The study states that the apes drowned, were buried under landslides, or were struck by collapsing trees as entire hillsides gave way. Professor Erik Meijaard of Borneo Futures in Brunei, one of the study's authors, initially told the BBC in December that the cyclone probably killed around 35 apes. The fuller analysis turned out to be nearly double that. Reviewing photographs of a dead orangutan, Meijaard described how even these famously powerful animals are left helpless when a forested slope crashes down on them.

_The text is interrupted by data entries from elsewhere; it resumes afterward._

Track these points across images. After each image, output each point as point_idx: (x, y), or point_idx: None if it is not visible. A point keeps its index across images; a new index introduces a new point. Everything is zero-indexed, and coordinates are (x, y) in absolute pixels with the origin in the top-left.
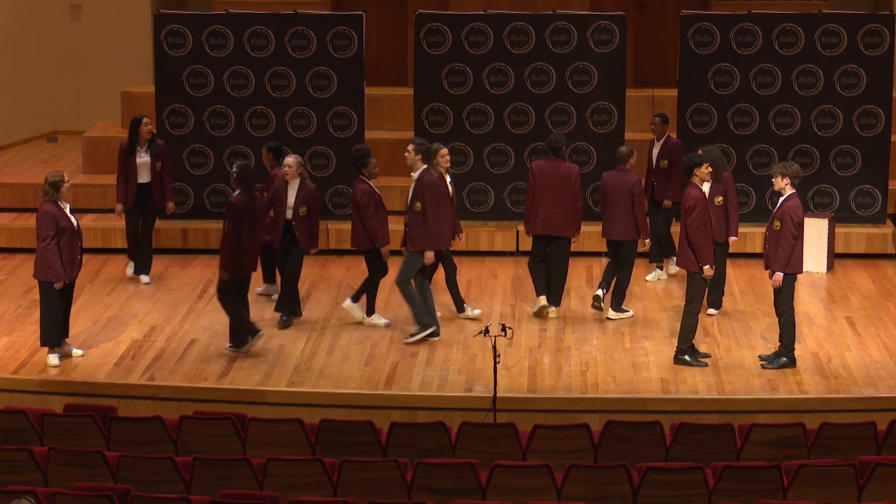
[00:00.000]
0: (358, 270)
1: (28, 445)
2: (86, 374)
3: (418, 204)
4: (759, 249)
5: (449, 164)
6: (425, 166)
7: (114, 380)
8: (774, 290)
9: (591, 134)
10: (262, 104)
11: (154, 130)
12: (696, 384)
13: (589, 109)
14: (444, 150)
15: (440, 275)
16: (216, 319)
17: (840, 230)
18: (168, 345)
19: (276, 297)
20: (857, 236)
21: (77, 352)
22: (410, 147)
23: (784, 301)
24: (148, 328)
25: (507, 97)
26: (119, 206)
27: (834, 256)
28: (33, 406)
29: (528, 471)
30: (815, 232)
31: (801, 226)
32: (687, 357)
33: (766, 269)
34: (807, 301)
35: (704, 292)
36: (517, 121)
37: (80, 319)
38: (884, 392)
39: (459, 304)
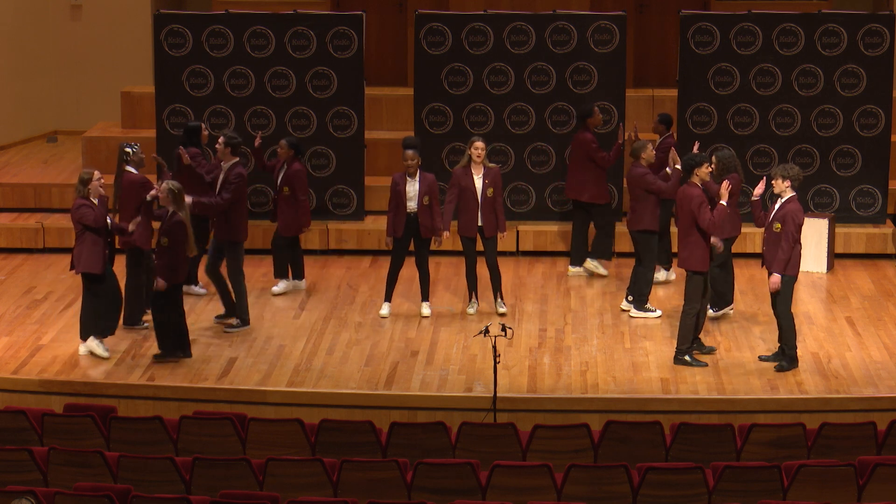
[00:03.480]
0: (358, 270)
1: (28, 445)
2: (86, 374)
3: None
4: (759, 249)
5: (480, 158)
6: (236, 159)
7: (114, 380)
8: (772, 293)
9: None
10: (262, 104)
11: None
12: (696, 384)
13: None
14: (478, 143)
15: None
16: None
17: (840, 230)
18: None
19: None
20: (857, 236)
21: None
22: (221, 140)
23: (783, 303)
24: (148, 328)
25: (507, 97)
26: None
27: (834, 256)
28: (33, 406)
29: (528, 471)
30: (815, 232)
31: (801, 228)
32: (687, 357)
33: (763, 267)
34: (807, 301)
35: (703, 292)
36: (517, 121)
37: None
38: (884, 392)
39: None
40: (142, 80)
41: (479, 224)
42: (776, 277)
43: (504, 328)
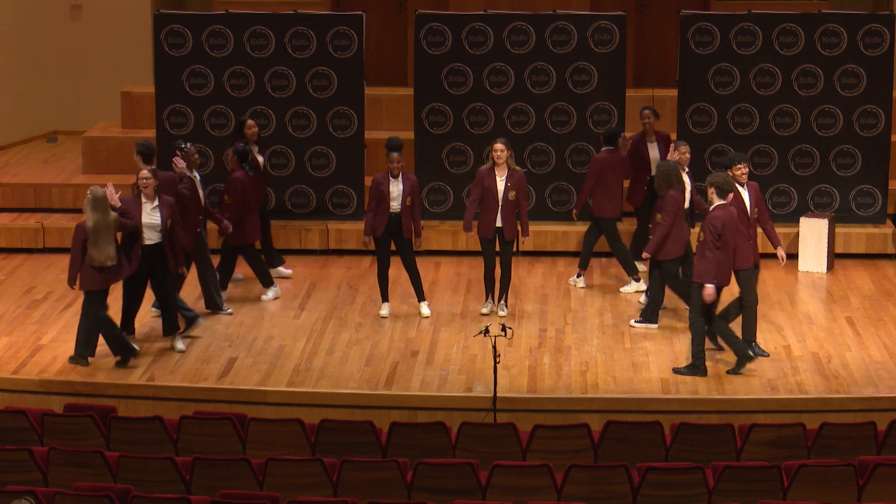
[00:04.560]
0: (358, 270)
1: (28, 445)
2: (86, 374)
3: None
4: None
5: (501, 160)
6: (150, 167)
7: (114, 380)
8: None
9: (591, 134)
10: (262, 104)
11: (256, 131)
12: (696, 384)
13: (589, 109)
14: (496, 145)
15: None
16: (216, 319)
17: (840, 230)
18: (168, 345)
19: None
20: (857, 236)
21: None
22: (135, 149)
23: (694, 310)
24: (148, 328)
25: (507, 97)
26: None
27: (834, 256)
28: (33, 406)
29: (528, 471)
30: (815, 232)
31: (721, 237)
32: (749, 351)
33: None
34: (807, 301)
35: (754, 285)
36: (517, 121)
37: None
38: (884, 392)
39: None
40: (142, 80)
41: (499, 226)
42: (709, 288)
43: (504, 328)
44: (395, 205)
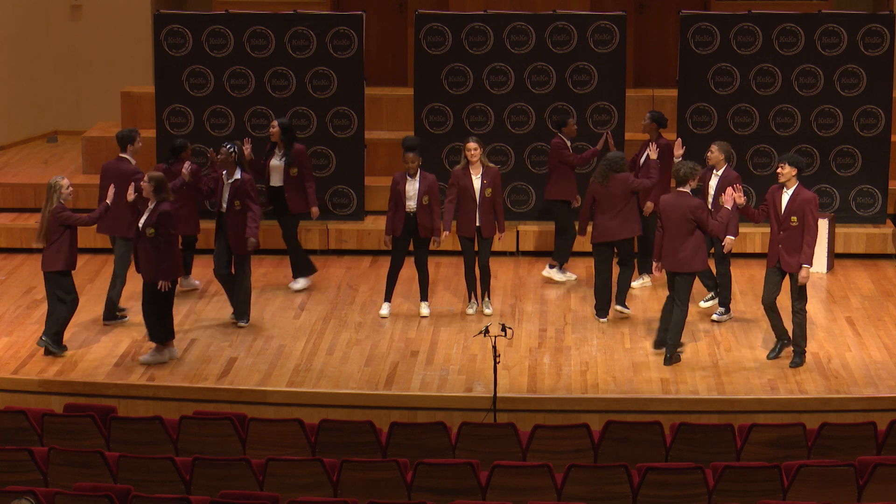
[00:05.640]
0: (358, 270)
1: (28, 445)
2: (86, 374)
3: None
4: (758, 249)
5: (474, 159)
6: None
7: (114, 380)
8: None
9: (591, 134)
10: (262, 104)
11: (276, 132)
12: (696, 384)
13: (589, 109)
14: (469, 143)
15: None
16: (216, 319)
17: (840, 230)
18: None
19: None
20: (857, 236)
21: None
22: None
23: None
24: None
25: (507, 97)
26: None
27: (834, 256)
28: (33, 406)
29: (528, 471)
30: None
31: (659, 219)
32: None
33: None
34: (807, 301)
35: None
36: (517, 121)
37: (81, 319)
38: (884, 392)
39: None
40: (142, 80)
41: (478, 224)
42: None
43: (504, 328)
44: (411, 204)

The human cost was also immense. Cyclone Senyar killed more than 1,000 people, making it Southeast Asia's deadliest natural disaster of 2025. Humanitarian workers were among the first to sense the impact on wildlife. One of them, Deckey Chandra, told the BBC that a spot where the apes once gathered to eat fruit "now seems to have become their graveyard."

The Maths Is Frightening

Studies show the Tapanuli orangutan is in real danger of extinction if it loses even 1% of its population annually. This single storm wiped out 58 individuals at once, about 7% of the entire species and roughly 11% of the orangutans living in the affected area. That loss is many times greater than the species can withstand, and researchers say it is simply too large for them to recover from.

The team notes that Cyclone Senyar was an unusual storm, but they also attribute its severity to climate change caused by human impact. They warn that such extreme rainfall is likely to occur more frequently. Jatna Supriatna of the University of Indonesia called the deaths "a devastating demographic shock to the world's rarest great ape," as reported by AFP.